The project, therefore, brings together historians, archaeologists, scientists and computer technologists to develop a deep understanding of what was produced, imported, and eaten or drank. There are a number of interrelated approaches. Dr Charlie Taverner, a historian at Trinity College Dublin, is currently investigating household accounts from the period, relating to elite establishments, such as Dublin Castle, to examine trends in eating and drinking in the sixteenth century.

Mapping Diet
Mapping Diet

This approach is yielding very exciting findings not just about the arrival of new foods in Ireland but also about everyday processes like brewing and bread-making in this period. At University College Dublin, Drs Meriel McClatchie and Ellen O’Carroll are working on the “Mapping Diet” project and are currently collating and analysing the archaeological remains of food and food-related objects found at archaeological excavations dating to this period, to examine trends in the diets of people who left no historical record. At Durham University, Prof Janet Montgomery is leading an isotopes project, which will examine the evidence for diet in the skeletons of Irish people in the sixteenth and seventeenth centuries. This will allow us to compare the relative consumption of plants, meat and fish in various communities and how this changed during the lifetimes of these people, in particular as a result of warfare and famine. At the University of Bristol, Julie Dunne is analysing the facts that remain in ceramic cooking vessels from the period, again to examine distinctions in diets amongst different ethnic and social groups. Fiona Beglane, at IT Sligo, is analysing animal bones to explore meat and dairy consumption and the impact of “improvement” on the quality of the Irish diet in this period.

 

Hop Growing
Hops Growing

Finally, Dr Susan Flavin is working on a Brewing Project with the food historian Marc Meltonville, to replicate the beer produced in Ireland in the sixteenth century, with the aim of understanding its nutritional and alcohol profile.

 

This project, due for completion in September 2021, involves cooperation amongst a great many individuals, including heritage cereal producers, microbiologists, artisan coppersmiths and woodworkers and experimental archaeologists.

 

The team are working with StoryLab at Anglia Ruskin University in Cambridge, to make a film documenting the experiment.

 

The FoodCult team are very excited to collaborate with Good Food Ireland® and see this as a unique opportunity to make new research in Irish food history available to a wide range of interests. We look forward to sharing results as we progress. Watch this space.

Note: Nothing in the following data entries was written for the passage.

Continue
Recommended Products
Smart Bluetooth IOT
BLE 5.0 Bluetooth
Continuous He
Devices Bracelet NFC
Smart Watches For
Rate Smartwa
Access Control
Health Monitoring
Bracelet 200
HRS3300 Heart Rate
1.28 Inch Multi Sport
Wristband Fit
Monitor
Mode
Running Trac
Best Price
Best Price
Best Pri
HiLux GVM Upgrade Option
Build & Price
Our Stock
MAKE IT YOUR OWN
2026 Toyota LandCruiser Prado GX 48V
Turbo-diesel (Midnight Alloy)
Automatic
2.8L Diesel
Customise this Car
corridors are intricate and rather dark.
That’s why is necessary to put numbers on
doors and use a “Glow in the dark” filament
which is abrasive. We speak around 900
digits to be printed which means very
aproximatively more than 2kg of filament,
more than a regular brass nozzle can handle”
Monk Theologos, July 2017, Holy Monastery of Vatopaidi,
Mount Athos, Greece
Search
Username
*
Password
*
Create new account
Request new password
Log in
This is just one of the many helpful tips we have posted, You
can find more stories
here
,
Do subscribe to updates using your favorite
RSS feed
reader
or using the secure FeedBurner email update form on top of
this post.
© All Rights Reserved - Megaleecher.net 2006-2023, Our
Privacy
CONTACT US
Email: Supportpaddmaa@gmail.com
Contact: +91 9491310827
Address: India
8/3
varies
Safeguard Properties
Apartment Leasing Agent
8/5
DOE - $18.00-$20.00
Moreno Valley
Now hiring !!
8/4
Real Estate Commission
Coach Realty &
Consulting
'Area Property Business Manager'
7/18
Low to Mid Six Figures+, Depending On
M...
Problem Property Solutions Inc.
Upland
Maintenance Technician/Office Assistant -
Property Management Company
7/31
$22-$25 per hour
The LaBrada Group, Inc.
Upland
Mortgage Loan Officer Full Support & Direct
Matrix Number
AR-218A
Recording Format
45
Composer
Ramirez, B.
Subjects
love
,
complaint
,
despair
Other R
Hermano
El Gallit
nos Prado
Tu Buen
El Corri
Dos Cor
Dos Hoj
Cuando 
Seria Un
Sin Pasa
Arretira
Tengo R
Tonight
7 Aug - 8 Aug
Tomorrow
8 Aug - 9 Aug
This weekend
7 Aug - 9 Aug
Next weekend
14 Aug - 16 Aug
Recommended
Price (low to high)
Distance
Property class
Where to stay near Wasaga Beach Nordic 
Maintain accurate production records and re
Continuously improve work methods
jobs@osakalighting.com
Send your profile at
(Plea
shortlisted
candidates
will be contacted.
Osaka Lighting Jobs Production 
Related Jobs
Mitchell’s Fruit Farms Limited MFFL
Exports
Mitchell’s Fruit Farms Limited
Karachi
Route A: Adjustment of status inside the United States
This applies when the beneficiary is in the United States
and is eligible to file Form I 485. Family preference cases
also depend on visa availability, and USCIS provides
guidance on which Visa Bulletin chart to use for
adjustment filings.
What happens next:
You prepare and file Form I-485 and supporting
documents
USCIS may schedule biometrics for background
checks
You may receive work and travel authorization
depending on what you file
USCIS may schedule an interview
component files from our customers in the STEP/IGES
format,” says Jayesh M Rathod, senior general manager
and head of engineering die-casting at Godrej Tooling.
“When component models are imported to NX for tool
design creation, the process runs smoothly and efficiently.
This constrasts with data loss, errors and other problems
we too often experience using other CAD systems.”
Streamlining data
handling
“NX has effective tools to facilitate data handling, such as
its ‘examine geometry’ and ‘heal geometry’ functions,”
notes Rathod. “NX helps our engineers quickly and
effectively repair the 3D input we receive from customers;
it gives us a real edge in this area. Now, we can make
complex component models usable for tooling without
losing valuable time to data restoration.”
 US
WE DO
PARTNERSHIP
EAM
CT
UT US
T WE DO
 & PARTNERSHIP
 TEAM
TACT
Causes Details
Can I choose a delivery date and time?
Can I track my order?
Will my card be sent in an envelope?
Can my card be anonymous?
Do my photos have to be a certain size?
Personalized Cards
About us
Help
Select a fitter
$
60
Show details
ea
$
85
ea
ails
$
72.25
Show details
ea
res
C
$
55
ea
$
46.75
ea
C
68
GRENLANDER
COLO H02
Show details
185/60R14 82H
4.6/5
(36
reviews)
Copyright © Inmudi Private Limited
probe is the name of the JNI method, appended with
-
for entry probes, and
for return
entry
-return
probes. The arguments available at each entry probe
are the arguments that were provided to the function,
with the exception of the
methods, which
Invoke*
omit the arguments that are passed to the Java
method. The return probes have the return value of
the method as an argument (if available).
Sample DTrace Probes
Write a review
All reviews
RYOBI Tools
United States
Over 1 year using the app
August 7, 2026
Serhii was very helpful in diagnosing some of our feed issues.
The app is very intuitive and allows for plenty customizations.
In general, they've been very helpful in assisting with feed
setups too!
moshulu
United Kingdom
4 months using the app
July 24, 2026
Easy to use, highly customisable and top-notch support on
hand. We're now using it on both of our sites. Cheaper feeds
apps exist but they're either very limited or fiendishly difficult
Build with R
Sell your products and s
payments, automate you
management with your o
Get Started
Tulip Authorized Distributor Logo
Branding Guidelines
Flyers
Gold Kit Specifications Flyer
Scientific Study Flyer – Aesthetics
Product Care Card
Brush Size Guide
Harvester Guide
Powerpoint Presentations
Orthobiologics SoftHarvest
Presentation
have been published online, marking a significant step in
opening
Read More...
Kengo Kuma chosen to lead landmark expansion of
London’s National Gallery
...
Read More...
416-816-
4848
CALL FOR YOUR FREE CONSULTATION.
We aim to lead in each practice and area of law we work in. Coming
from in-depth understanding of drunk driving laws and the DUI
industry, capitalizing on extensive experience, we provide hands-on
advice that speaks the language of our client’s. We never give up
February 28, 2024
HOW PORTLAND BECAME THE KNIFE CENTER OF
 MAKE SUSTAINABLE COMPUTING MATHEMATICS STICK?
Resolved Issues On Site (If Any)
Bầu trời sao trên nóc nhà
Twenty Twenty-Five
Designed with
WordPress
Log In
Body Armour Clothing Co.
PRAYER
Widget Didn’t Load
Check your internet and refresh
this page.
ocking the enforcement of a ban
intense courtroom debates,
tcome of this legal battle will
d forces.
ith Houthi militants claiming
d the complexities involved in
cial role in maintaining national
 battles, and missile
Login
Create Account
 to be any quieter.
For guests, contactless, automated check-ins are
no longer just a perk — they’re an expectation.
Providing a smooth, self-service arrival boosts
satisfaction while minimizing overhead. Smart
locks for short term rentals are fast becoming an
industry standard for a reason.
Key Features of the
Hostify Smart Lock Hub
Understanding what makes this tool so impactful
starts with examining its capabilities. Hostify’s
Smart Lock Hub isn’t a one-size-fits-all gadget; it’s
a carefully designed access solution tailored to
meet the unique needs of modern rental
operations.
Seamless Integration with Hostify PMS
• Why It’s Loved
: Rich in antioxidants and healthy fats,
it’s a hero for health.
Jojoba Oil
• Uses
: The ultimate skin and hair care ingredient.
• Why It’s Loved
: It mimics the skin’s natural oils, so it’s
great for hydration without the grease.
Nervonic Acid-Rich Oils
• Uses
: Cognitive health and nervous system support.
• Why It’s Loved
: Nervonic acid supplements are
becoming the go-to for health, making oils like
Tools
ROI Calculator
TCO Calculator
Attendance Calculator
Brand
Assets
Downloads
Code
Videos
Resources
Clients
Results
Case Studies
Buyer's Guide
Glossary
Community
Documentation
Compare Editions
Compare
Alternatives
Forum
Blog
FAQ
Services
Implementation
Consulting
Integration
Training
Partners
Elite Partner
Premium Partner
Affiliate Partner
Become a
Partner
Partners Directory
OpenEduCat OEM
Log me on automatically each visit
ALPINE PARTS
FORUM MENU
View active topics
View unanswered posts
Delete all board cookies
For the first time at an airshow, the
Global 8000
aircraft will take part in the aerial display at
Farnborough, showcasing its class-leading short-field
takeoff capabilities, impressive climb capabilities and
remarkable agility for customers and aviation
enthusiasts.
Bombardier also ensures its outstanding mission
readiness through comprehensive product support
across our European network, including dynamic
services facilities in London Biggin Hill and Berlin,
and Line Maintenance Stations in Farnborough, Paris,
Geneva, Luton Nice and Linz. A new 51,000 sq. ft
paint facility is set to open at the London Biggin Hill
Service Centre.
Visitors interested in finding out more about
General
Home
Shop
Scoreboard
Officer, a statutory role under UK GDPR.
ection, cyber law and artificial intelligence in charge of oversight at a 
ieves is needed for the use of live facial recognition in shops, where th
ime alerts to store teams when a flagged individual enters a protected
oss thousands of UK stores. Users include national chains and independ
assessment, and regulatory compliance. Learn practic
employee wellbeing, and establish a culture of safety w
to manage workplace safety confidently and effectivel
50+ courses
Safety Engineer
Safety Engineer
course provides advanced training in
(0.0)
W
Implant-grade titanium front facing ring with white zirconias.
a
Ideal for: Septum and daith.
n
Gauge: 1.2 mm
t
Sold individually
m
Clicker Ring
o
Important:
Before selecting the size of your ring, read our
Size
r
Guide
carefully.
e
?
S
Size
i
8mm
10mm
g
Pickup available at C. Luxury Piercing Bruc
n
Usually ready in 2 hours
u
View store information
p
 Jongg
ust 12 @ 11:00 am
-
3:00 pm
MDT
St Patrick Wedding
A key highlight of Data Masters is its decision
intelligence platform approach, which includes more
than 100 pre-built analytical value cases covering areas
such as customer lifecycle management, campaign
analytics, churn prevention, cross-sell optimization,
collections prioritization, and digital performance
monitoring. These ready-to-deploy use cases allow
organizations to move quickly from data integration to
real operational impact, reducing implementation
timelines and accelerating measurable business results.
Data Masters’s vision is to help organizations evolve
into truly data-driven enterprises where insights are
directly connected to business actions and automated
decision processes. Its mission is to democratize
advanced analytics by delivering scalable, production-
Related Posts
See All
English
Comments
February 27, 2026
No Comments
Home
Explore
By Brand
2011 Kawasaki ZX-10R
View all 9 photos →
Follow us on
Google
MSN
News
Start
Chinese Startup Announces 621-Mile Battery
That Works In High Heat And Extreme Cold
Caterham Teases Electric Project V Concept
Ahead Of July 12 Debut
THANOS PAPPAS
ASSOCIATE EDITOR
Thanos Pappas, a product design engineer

PRINCIPAL INVESTIGATOR – Dr Susan Flavin

Susan Flavin
Dr Susan Flavin

Susan is an Associate Professor of History in the School of Histories and Humanities at Trinity College Dublin. She completed her PhD at the University of Bristol, where she was also engaged on the ESRC project Ireland-Bristol Trade in the Sixteenth Century (2006-09).

 

Following a curatorial role at the Royal Albert Memorial Museum in Exeter, she held posts at Trinity College Dublin (2012-15) and Anglia Ruskin University (2016-18).

 

She is the author of Consumption and Culture in Sixteenth-Century Ireland: Saffron, Stockings and Silk. Susan’s research focuses broadly on consumption and material culture in Early Modern Britain and Ireland, particularly in relation to diet and food culture. Her work is grounded in interdisciplinary approaches.